We have taken the liberty of making some minor typographical corrections to some of the questions as originally put. Although most of the questions here will have been submitted anonymously, this page also serves to answer some questions of general interest to those on the course.
In the lecture slides you describe the semaphore operations (wait & signal) to be indivisible. You also mention that to guarantee that these operations are indivisible, the implementation requires indivisible access to memory. What exactly do you mean by "indivisible" in each of these instances ?
In essence, I'm referring to its literal meaning, "not divisible" (in both cases). Put in context, indivisible memory access means that if two or processors write to the same memory location, one will always "win" -- i.e. the resulting data in memory will be one of the values written, not some unpleasant mangling of data (the result of a race-condition). For some operations (e.g. an atomic increment) the indivisibility extends over a memory read and a memory write at the same location. Some hardware support is needed to do this (e.g. PC-style shared-memory architectures have a "lock" wire coming out of the processor, allowing one processor exclusive access to all memory -- and the bus in general). At this level, people often talk about "atomic" memory accesses, rather than "indivisible" accesses.

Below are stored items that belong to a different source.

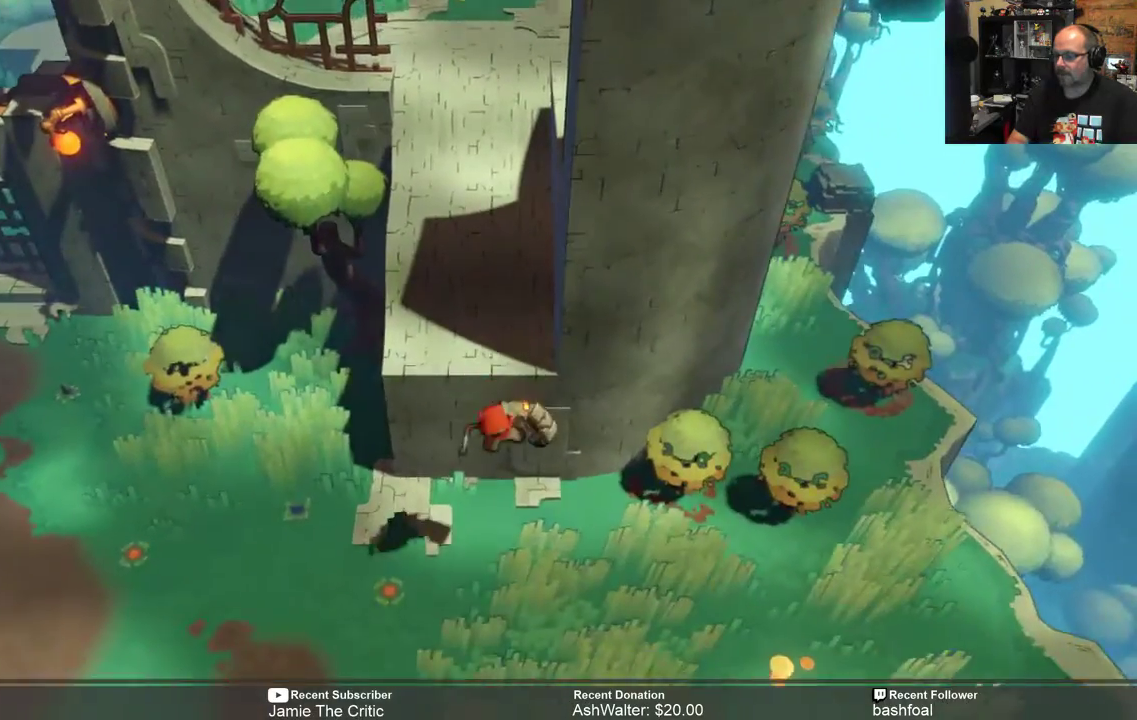
{"buttons": ["R2"], "left_stick": "right", "right_stick": "center", "events": [[383, "left_stick", "right"]]}
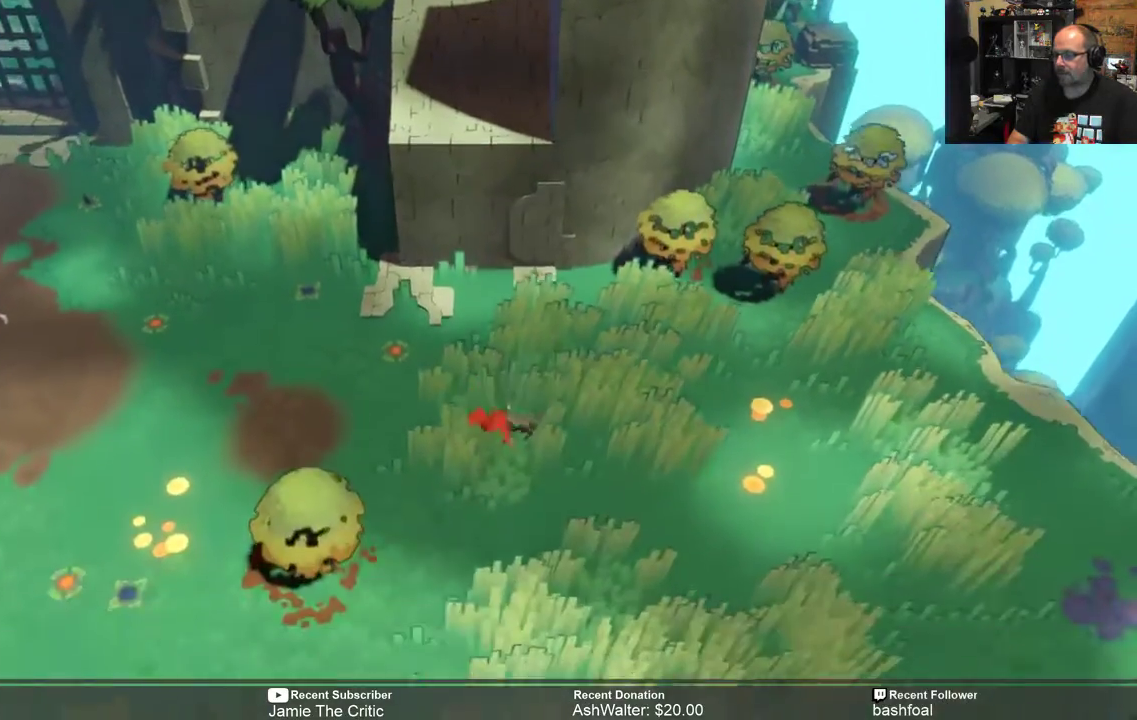
{"buttons": ["R2"], "left_stick": "center", "right_stick": "center", "events": [[450, "left_stick", "center"]]}
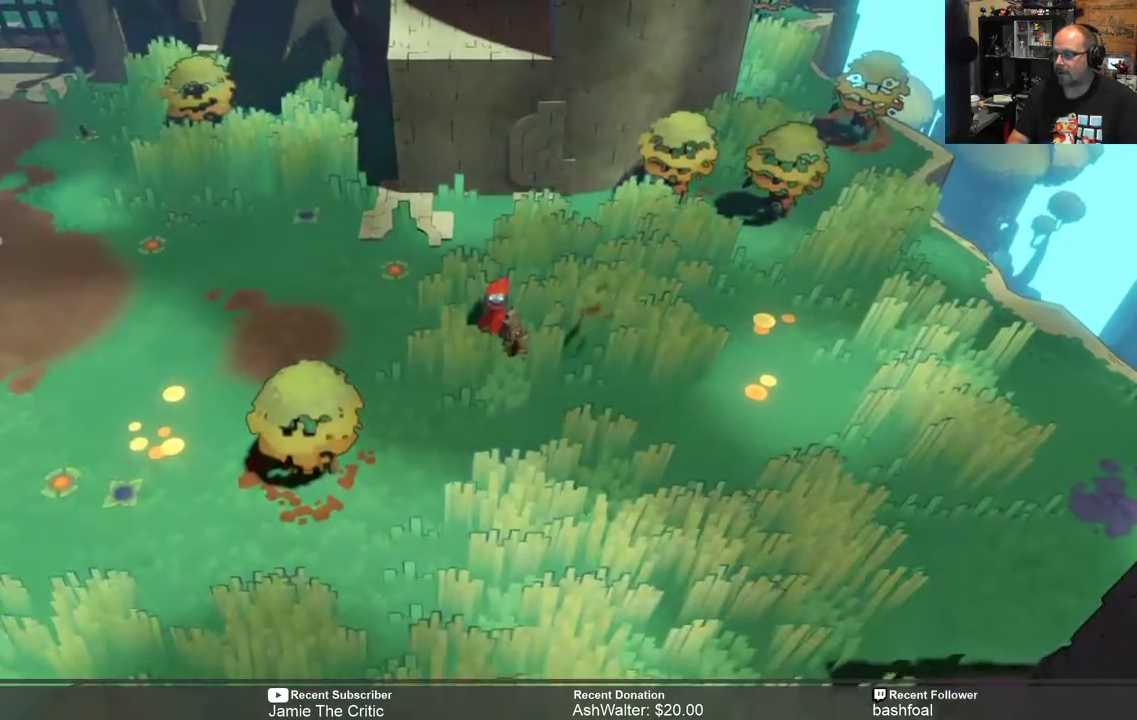
{"buttons": ["R2"], "left_stick": "right", "right_stick": "center", "events": [[117, "left_stick", "right"]]}
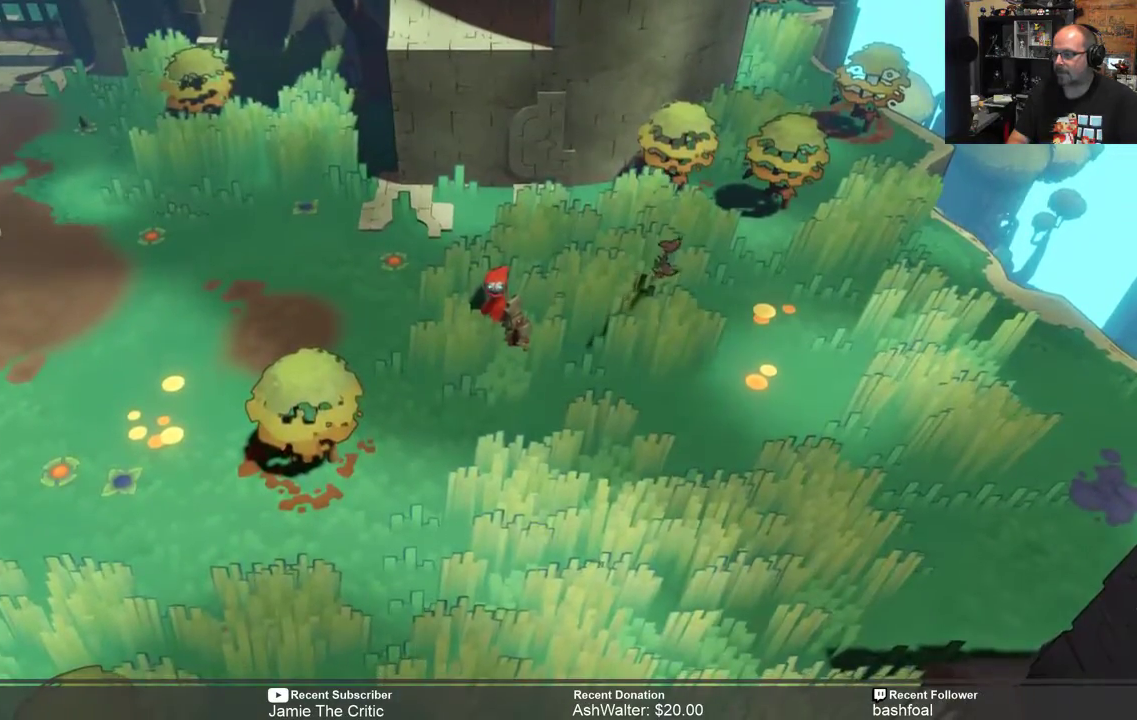
{"buttons": ["X", "R2"], "left_stick": "up-right", "right_stick": "center", "events": [[67, "left_stick", "up-right"], [500, "X", "down"]]}
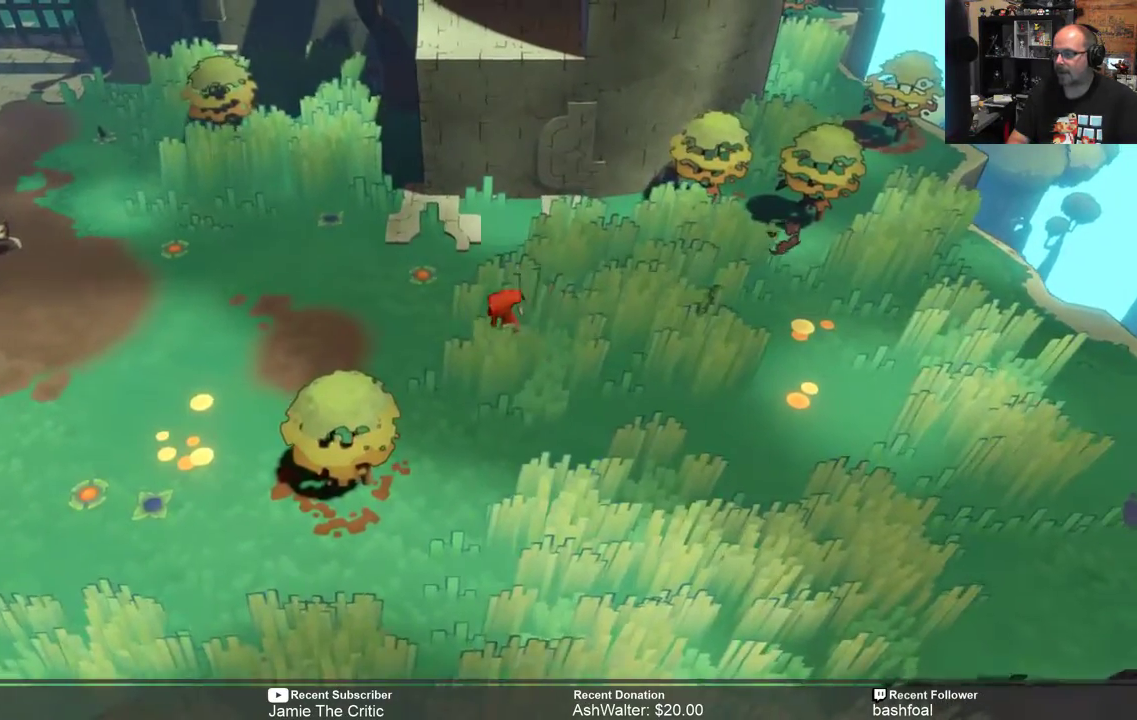
{"buttons": ["R2"], "left_stick": "center", "right_stick": "center", "events": [[133, "X", "up"], [400, "left_stick", "center"]]}
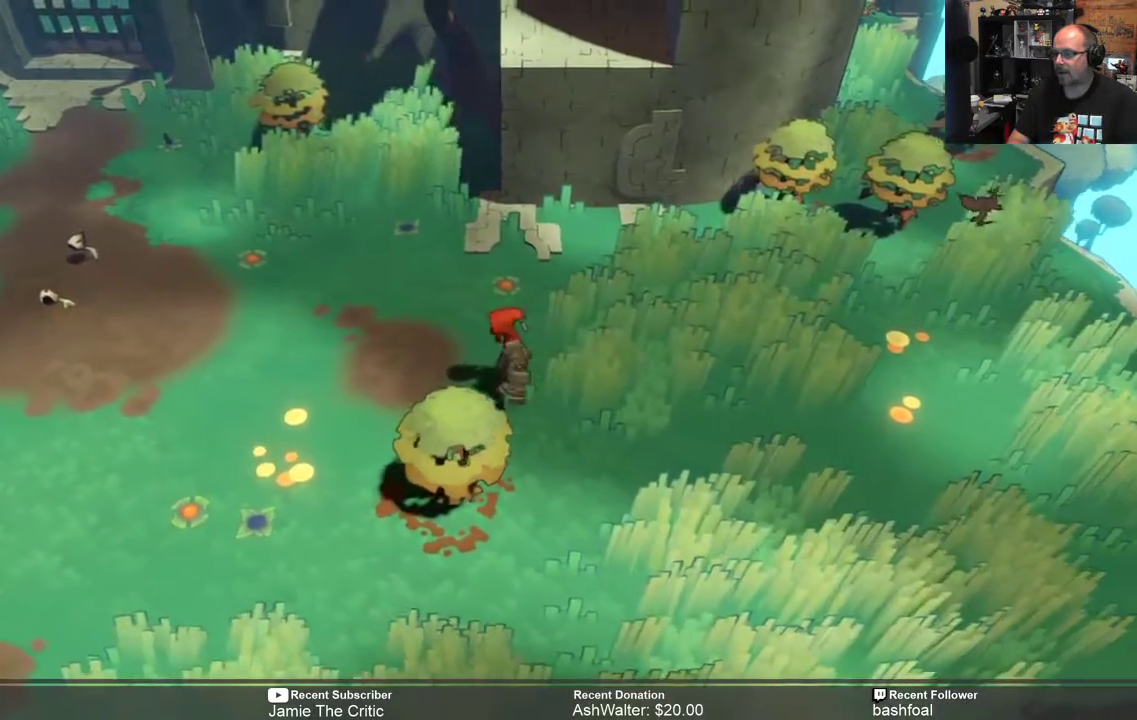
{"buttons": ["R2"], "left_stick": "left", "right_stick": "center", "events": [[333, "left_stick", "down-left"], [433, "left_stick", "left"]]}
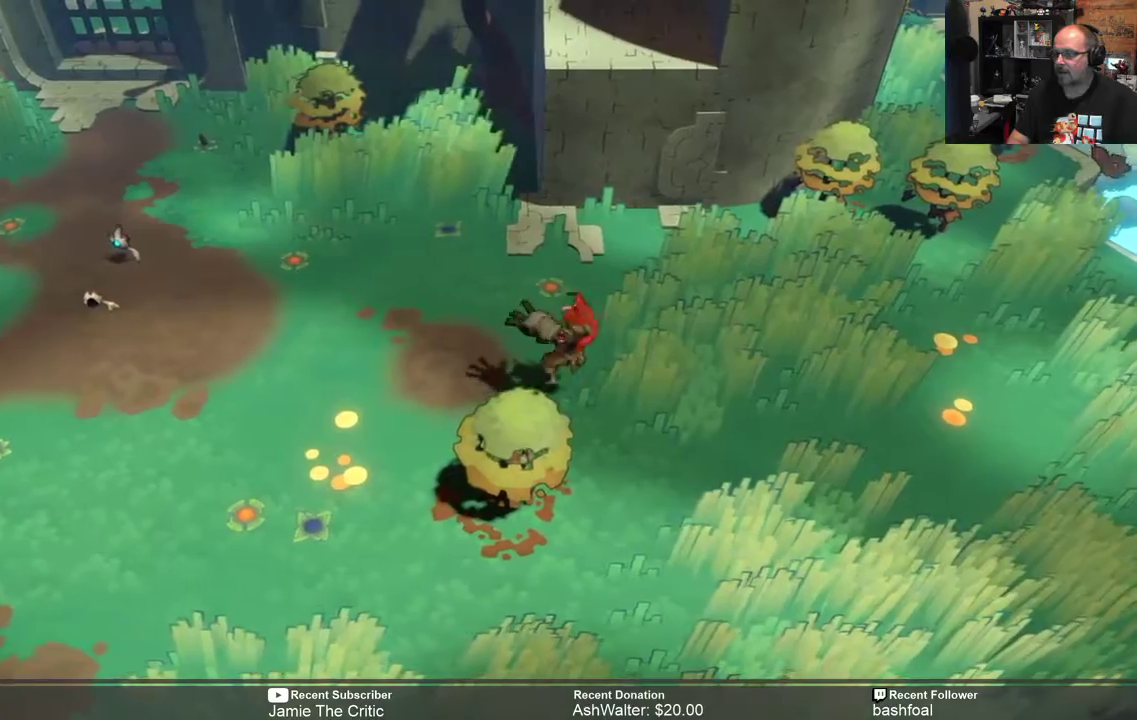
{"buttons": ["R2"], "left_stick": "center", "right_stick": "center", "events": [[67, "left_stick", "center"], [183, "left_stick", "up-right"], [500, "left_stick", "center"]]}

Similar thinking, but a different implementation, exists for whole semaphore operations. If you ran two "wait" or "signal" algorithms concurrently without locking, the result would probably be wrong. But it's not sensible to lock all of memory for the whole operation (prevents anything else from happening pretty much) -- besides, Intel chips won't let you do it; you can only "lock" certain instructions. I talked through the race-hazard(s) a bit in the lecture I think.
Keywords: atomic
Other uses apart from in aiding concurrency, I'm not too sure what these are, any help appreciated.
You'll have to provide a bit more context.. lots of things aid concurrency.
Hi, I've just got a couple of questions about monitors...
Am I right in saying that there are 2 sets, one which consists of those processes which are blocked on the lock, and the wait-set?
Also, on the slides you mention that "unlike a semaphore, user-code can execute inside the 'lock'". With semaphores, a process claims the lock with a wait() then runs it's critical code then releases with signal(). With monitors a process claims the lock, runs it's critical code then releases the lock. So, how do they not both run user-code inside the lock?
Thanks!
Yes, there are two sets of processes associated with a monitor.
The lock associated with semaphore operations is entirely internal; this is separate from the application of the semaphore for mutual exclusion (which would be an application-level lock). However, the lock associated with monitors is entirely external, done with "synchronized" blocks in Java. Thus, any code (other than wait/notify/notifyAll) inside a "synchronized" block is user-code inside the 'lock'.
Keywords: monitors
In the slides on spooling (lect 9: 13-14) you mention in several places that privileged processes do something then notify the spooler but you never seem to say what the spooler actually does?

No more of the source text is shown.